Listed Building – Grade II
- Official name: Town Hall
- Designated: 2 December 1983
- Reference no.: 1133856

= Brighouse Town Hall =

Municipal building in Brighouse, West Yorkshire, England

Brighouse Town Hall is a former municipal building in Thornton Square, Brighouse, West Yorkshire, England. The town hall, which was the headquarters of Brighouse Borough Council, is a Grade II listed building.

==History==
The first town hall in Brighouse was a building on the corner of Bradford Road and Bethel Street which had been designed by Mallinson and Barber as a public hall and opened by Sir George John Armytage, 6th Baronet on 14 October 1868. (Note: This building survives and is now known as "Brighouse Civic Hall".) After the responsibilities of the township expanded, civic leaders decided to procure municipal offices: the site they selected was an old malt kiln on the north side of Briggate.

The new building, which was designed by John Lord in the neoclassical style, was officially opened on 16 March 1887. The design involved a symmetrical main frontage with five bays facing onto Briggate; the central bay featured a doorway flanked by pilasters supporting a lintel with an entablature above inscribed with the words "Public Offices". There were sash windows in the other bays on the ground floor and in all the bays on the first floor.
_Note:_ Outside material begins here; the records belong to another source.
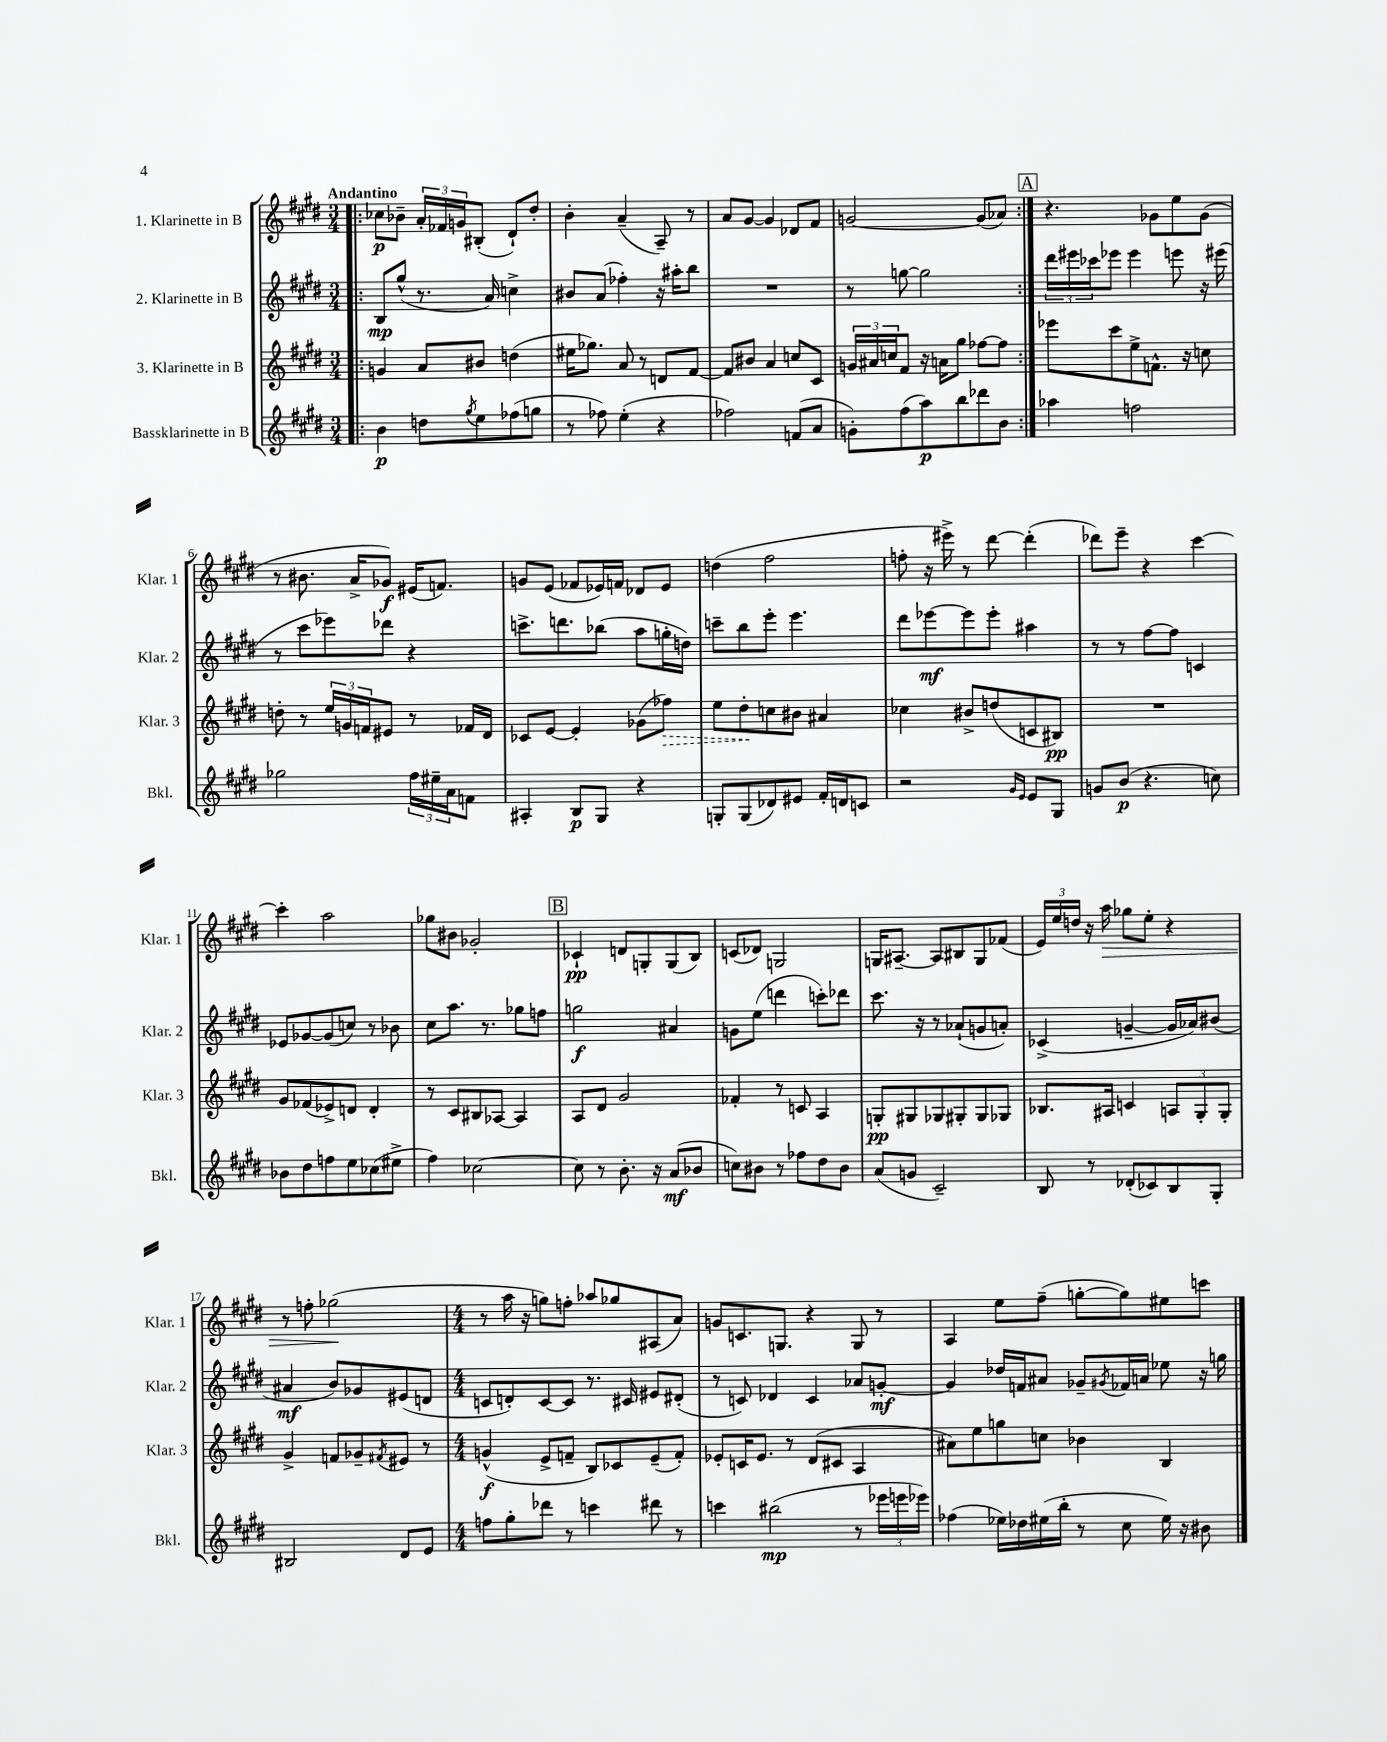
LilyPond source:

<<
\new StaffGroup <<
\new Staff = "s0" \with { instrumentName = "1. Klarinette in B" shortInstrumentName = "Klar. 1" } {
    \clef treble \key e \major \numericTimeSignature \time 3/4 \tempo "Andantino"
    \repeat volta 2 { \bar ".|:" ces''8\p bes'8-- \tuplet 3/2 { a'16-. fes'16 g'16 } bis8-.( dis'8-!) dis''8-. |
    b'4-. a'4--( a8--) r8 |
    a'8 gis'8~ gis'4 des'8 fis'8 |
    g'2~ g'8( aes'8) | }
    \mark \markup { \box "A" } r4. ges'8 e''8 ges'8( |
    r8 bis'8. a'16-> ges'8\f) eis'16( f'8.) |
    g'8 e'8( fes'8 ees'16) f'16 des'8 ees'8 |
    d''4( fis''2 |
    f''8-. r16 eis'''16->) r8 dis'''8~ dis'''4-.( |
    des'''8) e'''8-- r4 cis'''4~ |
    cis'''4-. a''2 |
    ges''8 bis'8 ges'2-. |
    \mark \markup { \box "B" } ces'4-!\pp d'8 g8-. g8( b8) |
    c'8( des'8) g2 |
    g16 ais8.~-- ais8 bis8 g8 fes'8( |
    \tuplet 3/2 { e'16) e''16 d''16 } r16 a''16\> ges''8 e''8-. r4 |
    r8 f''8-. ges''2\!( |
    \numericTimeSignature \time 4/4 r8 a''16 r16 g''8) f''8-. aes''8 ges''8 ais8( a'8) |
    g'8 c'8. g8. r4 g8 r8 |
    a4 e''8 fis''8--( g''8~-. g''8) eis''8 c'''8 \bar "|." |
}
\new Staff = "s1" \with { instrumentName = "2. Klarinette in B" shortInstrumentName = "Klar. 2" } {
    \clef treble \key e \major \numericTimeSignature \time 3/4
    \repeat volta 2 { \bar ".|:" b8\mp gis''8-^( r8. a'16) c''4-> |
    bis'8 a'8( fes''4-.) r16 ais''16-. b''8 |
    R2. |
    r8 g''8~ g''2 | }
    \mark \markup { \box "A" } \tuplet 3/2 { dis'''16 eis'''16 ces'''16 } ees'''8 ees'''4 e'''8 r16 eis'''16( |
    r8 cis'''8 ees'''8) des'''8 r4 |
    c'''8.-> d'''8. bes''8( a''8 g''16-. d''16) |
    c'''8-- b''8 e'''8-. e'''4. |
    dis'''8 ees'''8~\mf ees'''8 ees'''8-. ais''4 |
    r8 r8 fis''8~ fis''8 c'4 |
    ees'8 ges'8~ ges'8( c''8) r8 bes'8 |
    cis''8 a''8. r8. ges''8 f''8 |
    \mark \markup { \box "B" } g''2\f ais'4 |
    g'8 e''8( d'''4 c'''8-.) des'''8 |
    cis'''8. r16 r8 aes'8-!( g'8 a'8-.) |
    ces'4->( g'4~-- g'16 aes'16) bis'8( |
    ais'4\mf b'8) ges'8 eis'8( d'8 |
    \numericTimeSignature \time 4/4 c'8 d'8-.) c'8~ c'8 r8. cis'16 eis'8 dis'8-.( |
    r8 c'8) des'4 c'4 aes'8 g'8~-.\mf |
    g'4 des''16 f'16 ais'8 ges'8-- \acciaccatura { gis'8 } fes'16 a'16 ees''8 r16 g''16 \bar "|." |
}
\new Staff = "s2" \with { instrumentName = "3. Klarinette in B" shortInstrumentName = "Klar. 3" } {
    \clef treble \key e \major \numericTimeSignature \time 3/4
    \repeat volta 2 { \bar ".|:" g'4 a'8 bis'8 d''4( |
    eis''16 ges''8.) a'8 r8 d'8 fis'8~ |
    fis'8 bis'8 a'4 c''8 cis'8 |
    \tuplet 3/2 { g'16 ais'16 c''16 } fis'8 r16 a'16 gis''8 fes''8~ fes''8 | }
    \mark \markup { \box "A" } ees'''8 cis'''8 e''8-> f'8.-^ r16 c''8 |
    d''8-. r8 \tuplet 3/2 { e''16 g'16 f'16 } eis'8 r8 fes'16 dis'16 |
    ces'8 e'8~ e'4-. ges'8( \once \override Hairpin.style = #'dashed-line fes''8\>) |
    e''8 dis''8-.\! c''8 bis'8 ais'4 |
    ces''4 bis'8-> d''8( c'8 bis8\pp) |
    R2. |
    gis'8 fes'8( ees'8->) d'8 d'4-. |
    r8 cis'8 bis8 aes8~ aes4 |
    \mark \markup { \box "B" } a8 dis'8 gis'2 |
    fes'4-. r8 c'8 a4 |
    g8-.\pp gis8 ges8 gis8-. gis8 ges8 |
    bes8. ais16 c'4 \tuplet 3/2 { a8 gis8-. gis8-. } |
    gis'4-> f'8 ges'8-- \acciaccatura { fis'8 } eis'8 r8 |
    \numericTimeSignature \time 4/4 g'4-^\f( e'8-> f'8-- b8) ces'8 e'8--( f'8-.) |
    ees'8-. c'16 ees'8. r8 dis'8( cis'8 a4 |
    ais'8) e''8 g''8 c''8 bes'4 b4 \bar "|." |
}
\new Staff = "s3" \with { instrumentName = "Bassklarinette in B" shortInstrumentName = "Bkl." } {
    \clef treble \key e \major \numericTimeSignature \time 3/4
    \repeat volta 2 { \bar ".|:" b'4\p d''8 \acciaccatura { gis''8 } e''8 fes''8( g''8 |
    r8 fes''8) e''4-.( r4 |
    fes''2) f'8( a'8 |
    g'8-.) fis''8( a''8\p) b''8 des'''8 b'8 | }
    \mark \markup { \box "A" } aes''4 f''2 |
    ges''2 \tuplet 3/2 { fis''16 eis''16-- a'16 } f'8 |
    ais4-. b8\p gis8 r4 |
    g8-. g8( des'8) eis'8 fis'16-. d'16 c'8 |
    r2 \grace { gis'16 e'16 } e'8 gis8 |
    g'8 b'8\p( r4. c''8) |
    bes'8 dis''8 f''8 e''8 ces''8( eis''8-> |
    fis''4) ces''2~ |
    \mark \markup { \box "B" } ces''8 r8 b'8.-. r16 a'8\mf( bes'8 |
    c''8) bis'8 r8 fes''8 dis''8 bis'8 |
    a'8( g'8 cis'2--) |
    b8 r8 des'8-.( ces'8) b8 gis8-. |
    bis2 dis'8 e'8 |
    \numericTimeSignature \time 4/4 f''8 gis''8-. des'''8 r8 c'''4 dis'''8 r8 |
    c'''4 bis''2\mp( r8 \tuplet 3/2 { ees'''16 e'''16 ees'''16) } |
    fes''4( ees''16) des''16 eis''16( b''16-. r8 cis''8 eis''16) r16 bis'8 \bar "|." |
}
>>
>>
Internally, the principal room was the council chamber on the first floor which contained a chairman's chair with a finely carved reredos behind.

The building became the headquarters of Brighouse Municipal Borough in 1894 and it hosted the future Prime Minister, Winston Churchill, when he gave a speech to Liberal Party supporters on 6 December 1904. The town hall was further enhanced when the mayor, Alderman Robert Thornton, presented a large Cambridge-chiming clock (informally known as "Owd Bob"), manufactured by Potts & Sons, which was installed in the centre of a new open pediment and balustrade at a ceremony on 9 November 1914. The area in front of the town hall, which had been occupied by Holroyd Buildings, was later renamed Thornton Square in his honour. The young men of Brighouse were called up at the town hall during the First World War.

The building ceased to be the local seat of government when the enlarged Calderdale Metropolitan Borough Council was formed in 1974. The chime of bells, which Thornton had presented to the town at the same time as the clock, was removed from the town hall and placed in storage at that time. The mayor's mace was also removed and transferred to Halifax Town Hall where it was placed in the mayor's parlour.

After renting the building out to small businesses for many years, in December 2010, civic leaders decided that the town hall was surplus to requirements and the furniture in the council chamber, including the council chairman's chair and the carved reredos, were removed from the building and installed in the civic hall so that the town hall could be sold. The building was sold to a private buyer in March 2011 and, after a programme of conversion works, it re-opened as the Town Hall Dental practice in 2012.